Thank you to all our dedicated volunteers.

Here was our ask:

Most surgeries use either Desflurane or Sevoflurane to provide anaesthesia. They are well-documented greenhouse gases. Desflurane is 26.8 times more potent than Sevoflurane as a greenhouse gas!  There is a solution. We kindly ask that anaesthetic gases be added to the Greenhouse Gas Inventory, and then apply the carbon price to them.

Desflurane: A story of low-hanging Fruits and hot potatoes

Desflurane: A story of low-hanging Fruits and hot potatoes

In May 2022 we launched an open letter and sent 354 letters to our Members of Parliament.  In 2022, we also lobbied parliamentarians and high-level bureaucrats federally and provincially over 70 times between January and September.

Thank you to all our dedicated volunteers.

Here was our ask regarding the problem of Desflurane: Most surgeries use either Desflurane or Sevoflurane to provide anaesthesia. They are well-documented greenhouse gases. Desflurane is 26.8 times more potent than Sevoflurane as a greenhouse gas!  There is a solution. We kindly ask that anaesthetic gases be added to the Greenhouse Gas Inventory, and then apply the carbon price to them.

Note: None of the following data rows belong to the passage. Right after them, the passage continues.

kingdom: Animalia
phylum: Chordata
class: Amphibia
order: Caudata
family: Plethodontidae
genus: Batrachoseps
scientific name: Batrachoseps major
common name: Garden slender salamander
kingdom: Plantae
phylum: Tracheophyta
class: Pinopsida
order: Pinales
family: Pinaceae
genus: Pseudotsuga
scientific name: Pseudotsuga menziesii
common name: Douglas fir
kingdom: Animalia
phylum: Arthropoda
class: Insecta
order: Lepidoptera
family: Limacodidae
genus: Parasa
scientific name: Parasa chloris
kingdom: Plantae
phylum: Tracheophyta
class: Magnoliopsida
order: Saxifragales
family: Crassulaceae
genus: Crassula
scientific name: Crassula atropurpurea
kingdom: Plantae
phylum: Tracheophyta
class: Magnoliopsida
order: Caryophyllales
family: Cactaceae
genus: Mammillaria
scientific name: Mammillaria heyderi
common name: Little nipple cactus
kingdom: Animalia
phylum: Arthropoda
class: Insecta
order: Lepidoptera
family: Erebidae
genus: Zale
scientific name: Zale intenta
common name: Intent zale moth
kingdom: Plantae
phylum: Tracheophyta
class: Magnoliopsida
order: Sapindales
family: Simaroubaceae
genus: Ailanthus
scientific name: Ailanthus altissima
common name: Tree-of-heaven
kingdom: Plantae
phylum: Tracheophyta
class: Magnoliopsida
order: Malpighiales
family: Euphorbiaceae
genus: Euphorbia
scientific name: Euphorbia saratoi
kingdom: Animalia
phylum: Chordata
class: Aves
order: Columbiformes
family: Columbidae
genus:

Why use carbon pricing you may ask?

The three key reasons were:

  1. Three provincial bureaucrats from three different provinces advised our volunteers that regulating Desflurane out of the system would take a long time and that adding volatile anaesthetics to the Greenhouse Gas Pollution Pricing Act would be the most efficient route.
  2. Carbon pricing is an elegant solution. Our volunteers felt this would be an excellent example to show how putting a price on pollution works.
  3. We all felt it was a low-hanging fruit that could build bridges and multipartisan support for carbon pricing.

What happened?
After many discussions on our regularly scheduled calls this year with our volunteers about their lobbying experiences, it became apparent that there were many obstacles to getting volatile anaesthetics added to the Greenhouse Gas Inventory and then applying a price to them. Our low-hanging fruit became somewhat of a hot potato.

Why did it become a hot potato? 
Adding volatile anaesthetic to the Greenhouse Gas Pollution Pricing Act would require reopening the legislation and debating it in the House of Commons.  Despite being supported by 28 Nobel Prize Laureates for Economics and thousands of top economists worldwide, there is still significant pushback for carbon pricing in Canada. Also, it would be an arduous route for a problem that is complicated because it is shared by several ministries federally and provincially.

To circumvent this problem an alternative route was proposed: to have these gases added to the Canadian Environmental Protection Act Registry. To help us, an MP had research done for us at the Parliamentary Library, and it appears, that this is probably the best route to take.

But there was one more barrier to overcome: adding volatile anaesthetics to the Greenhouse Gas (GHG) Inventory in the first place. The United Framework Convention on Climate Change (UNFCCC) determines what goes in the GHG Inventory and to date, they have not included volatile anaesthetics in it.  Not having volatile anaesthetics in the GHG inventory furthers the problem. Canada does not have precise data on how much anaesthetics are contributing to global warming. Our rough estimates are somewhere between 0.1-2 Mt of CO2 equivalents of GHG pollution from Desflurane, but these are crude estimates.

What else have we learned?
The European Union (EU) and the National Health Service (NHS) in the United Kingdom (UK) have legislations that require reducing GHGs at a rate that makes it all but impossible to use Desflurane except in rare circumstances by 2026. The EU regulates fluorinated-GHGs and the UK regulates GHGs in hospitals under their Climate Accountability Act.

What are we going to do next?
We are going to continue to lobby to get Desflurane out of the Canadian Healthcare system.  It is under development. So stay-tuned.

We are in a climate emergency. Every GHG matters. Together we can make this “hot-potato”, a “low-hanging fruit” again.